===== Task inputs

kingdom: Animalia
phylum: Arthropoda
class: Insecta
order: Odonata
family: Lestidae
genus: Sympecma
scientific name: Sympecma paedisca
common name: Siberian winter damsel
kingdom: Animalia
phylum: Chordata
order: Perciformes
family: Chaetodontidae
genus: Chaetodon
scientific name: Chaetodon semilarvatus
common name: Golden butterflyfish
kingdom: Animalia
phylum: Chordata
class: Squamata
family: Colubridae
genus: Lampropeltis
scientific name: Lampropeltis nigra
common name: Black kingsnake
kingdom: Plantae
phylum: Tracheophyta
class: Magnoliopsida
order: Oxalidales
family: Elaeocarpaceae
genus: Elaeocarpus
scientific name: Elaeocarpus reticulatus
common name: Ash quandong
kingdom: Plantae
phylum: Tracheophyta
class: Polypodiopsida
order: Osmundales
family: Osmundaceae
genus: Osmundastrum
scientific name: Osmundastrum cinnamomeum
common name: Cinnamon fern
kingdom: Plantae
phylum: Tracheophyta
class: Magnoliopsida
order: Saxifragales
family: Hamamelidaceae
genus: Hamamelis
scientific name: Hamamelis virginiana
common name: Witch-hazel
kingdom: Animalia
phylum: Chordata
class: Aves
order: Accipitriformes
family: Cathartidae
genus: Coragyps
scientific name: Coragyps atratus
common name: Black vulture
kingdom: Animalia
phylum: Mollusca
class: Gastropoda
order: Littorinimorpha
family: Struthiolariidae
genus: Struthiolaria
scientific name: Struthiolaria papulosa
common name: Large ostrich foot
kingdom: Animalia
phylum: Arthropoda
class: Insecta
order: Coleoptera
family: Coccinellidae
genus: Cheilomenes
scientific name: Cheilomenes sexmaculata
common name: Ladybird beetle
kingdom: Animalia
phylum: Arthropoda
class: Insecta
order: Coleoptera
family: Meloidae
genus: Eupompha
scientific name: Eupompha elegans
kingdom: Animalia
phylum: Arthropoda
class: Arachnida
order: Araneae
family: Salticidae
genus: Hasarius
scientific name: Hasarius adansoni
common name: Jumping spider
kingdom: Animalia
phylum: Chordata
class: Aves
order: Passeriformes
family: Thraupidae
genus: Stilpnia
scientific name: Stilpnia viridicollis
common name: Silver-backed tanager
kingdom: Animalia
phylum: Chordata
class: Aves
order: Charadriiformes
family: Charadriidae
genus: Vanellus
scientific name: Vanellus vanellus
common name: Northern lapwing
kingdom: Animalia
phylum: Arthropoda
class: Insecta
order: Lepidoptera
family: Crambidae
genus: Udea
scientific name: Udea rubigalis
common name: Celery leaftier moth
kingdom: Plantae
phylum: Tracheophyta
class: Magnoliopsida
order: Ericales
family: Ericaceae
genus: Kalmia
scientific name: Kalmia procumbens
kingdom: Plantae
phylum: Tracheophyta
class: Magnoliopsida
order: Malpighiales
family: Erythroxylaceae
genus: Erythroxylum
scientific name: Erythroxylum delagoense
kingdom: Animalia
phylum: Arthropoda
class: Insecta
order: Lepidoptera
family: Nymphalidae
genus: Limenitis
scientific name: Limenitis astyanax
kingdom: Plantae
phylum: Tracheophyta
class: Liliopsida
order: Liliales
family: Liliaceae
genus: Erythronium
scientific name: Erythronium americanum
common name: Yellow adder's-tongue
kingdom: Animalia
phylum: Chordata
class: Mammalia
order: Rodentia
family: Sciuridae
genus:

==========

Give everything in the listing above, from the line containing "order: Osmundales" down to the line containing "family: Salticidae", both included, as a numbered list with blank lines omitted.

▸ Complete output
1. order: Osmundales
2. family: Osmundaceae
3. genus: Osmundastrum
4. scientific name: Osmundastrum cinnamomeum
5. common name: Cinnamon fern
6. kingdom: Plantae
7. phylum: Tracheophyta
8. class: Magnoliopsida
9. order: Saxifragales
10. family: Hamamelidaceae
11. genus: Hamamelis
12. scientific name: Hamamelis virginiana
13. common name: Witch-hazel
14. kingdom: Animalia
15. phylum: Chordata
16. class: Aves
17. order: Accipitriformes
18. family: Cathartidae
19. genus: Coragyps
20. scientific name: Coragyps atratus
21. common name: Black vulture
22. kingdom: Animalia
23. phylum: Mollusca
24. class: Gastropoda
25. order: Littorinimorpha
26. family: Struthiolariidae
27. genus: Struthiolaria
28. scientific name: Struthiolaria papulosa
29. common name: Large ostrich foot
30. kingdom: Animalia
31. phylum: Arthropoda
32. class: Insecta
33. order: Coleoptera
34. family: Coccinellidae
35. genus: Cheilomenes
36. scientific name: Cheilomenes sexmaculata
37. common name: Ladybird beetle
38. kingdom: Animalia
39. phylum: Arthropoda
40. class: Insecta
41. order: Coleoptera
42. family: Meloidae
43. genus: Eupompha
44. scientific name: Eupompha elegans
45. kingdom: Animalia
46. phylum: Arthropoda
47. class: Arachnida
48. order: Araneae
49. family: Salticidae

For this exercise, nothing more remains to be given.